▸ WHAT IS REQUIRED:
Print the listing lines starting at the one containing "pose: elev=267.8 azim=42.6" and ending at the one containing "Dot at: (245, 257)", leaving out the pictures.

----- EXERCISE INPUT

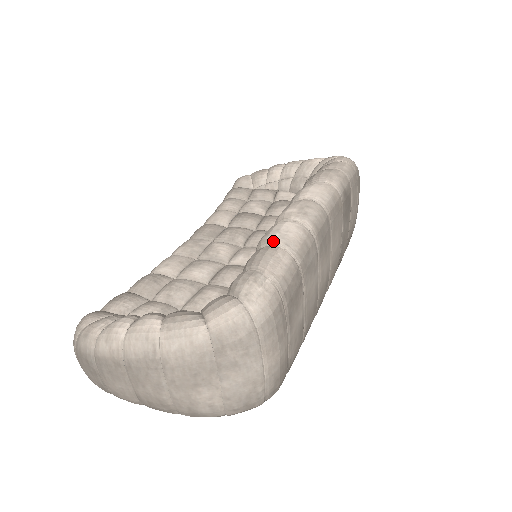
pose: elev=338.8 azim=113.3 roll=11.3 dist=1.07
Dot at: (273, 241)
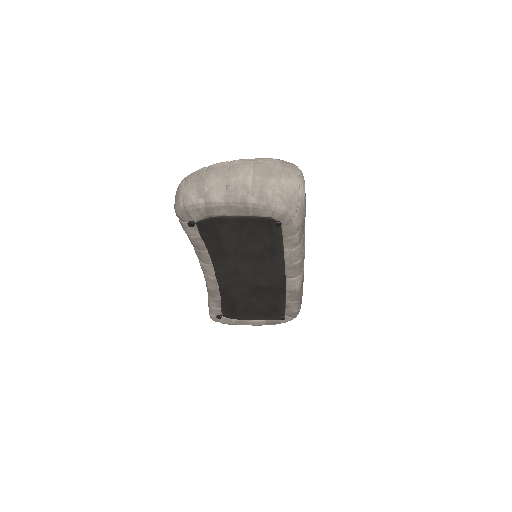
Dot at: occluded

----------
----- EXERCISE INPUT

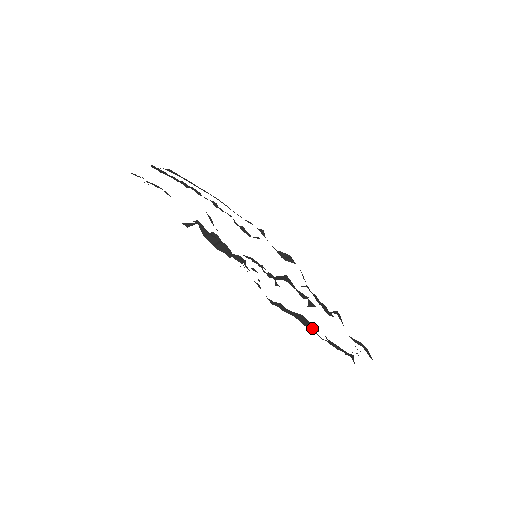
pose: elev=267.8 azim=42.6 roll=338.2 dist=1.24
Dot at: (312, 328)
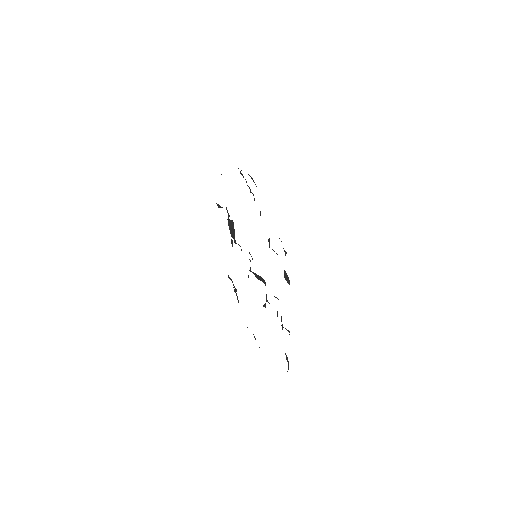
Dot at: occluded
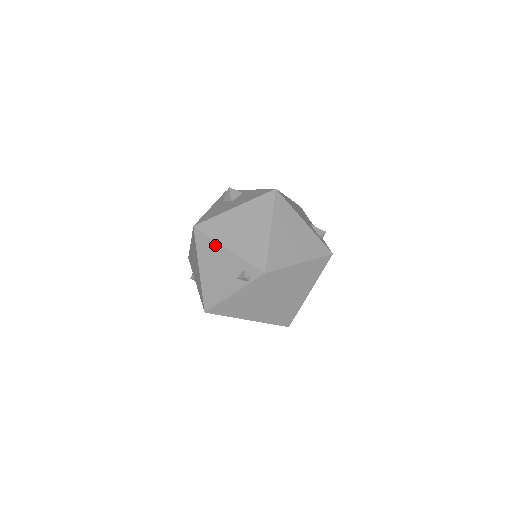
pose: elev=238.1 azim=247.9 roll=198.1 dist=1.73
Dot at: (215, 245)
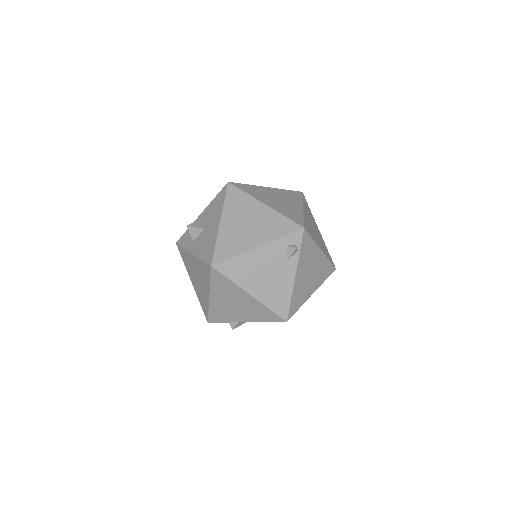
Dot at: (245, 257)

----------

▸ RESULT OF THIS EXERCISE:
pose: elev=267.8 azim=42.6 roll=338.2 dist=1.24
Dot at: (312, 328)
Dot at: occluded
pose: elev=238.1 azim=247.9 roll=198.1 dist=1.73
Dot at: (215, 245)
Dot at: (245, 257)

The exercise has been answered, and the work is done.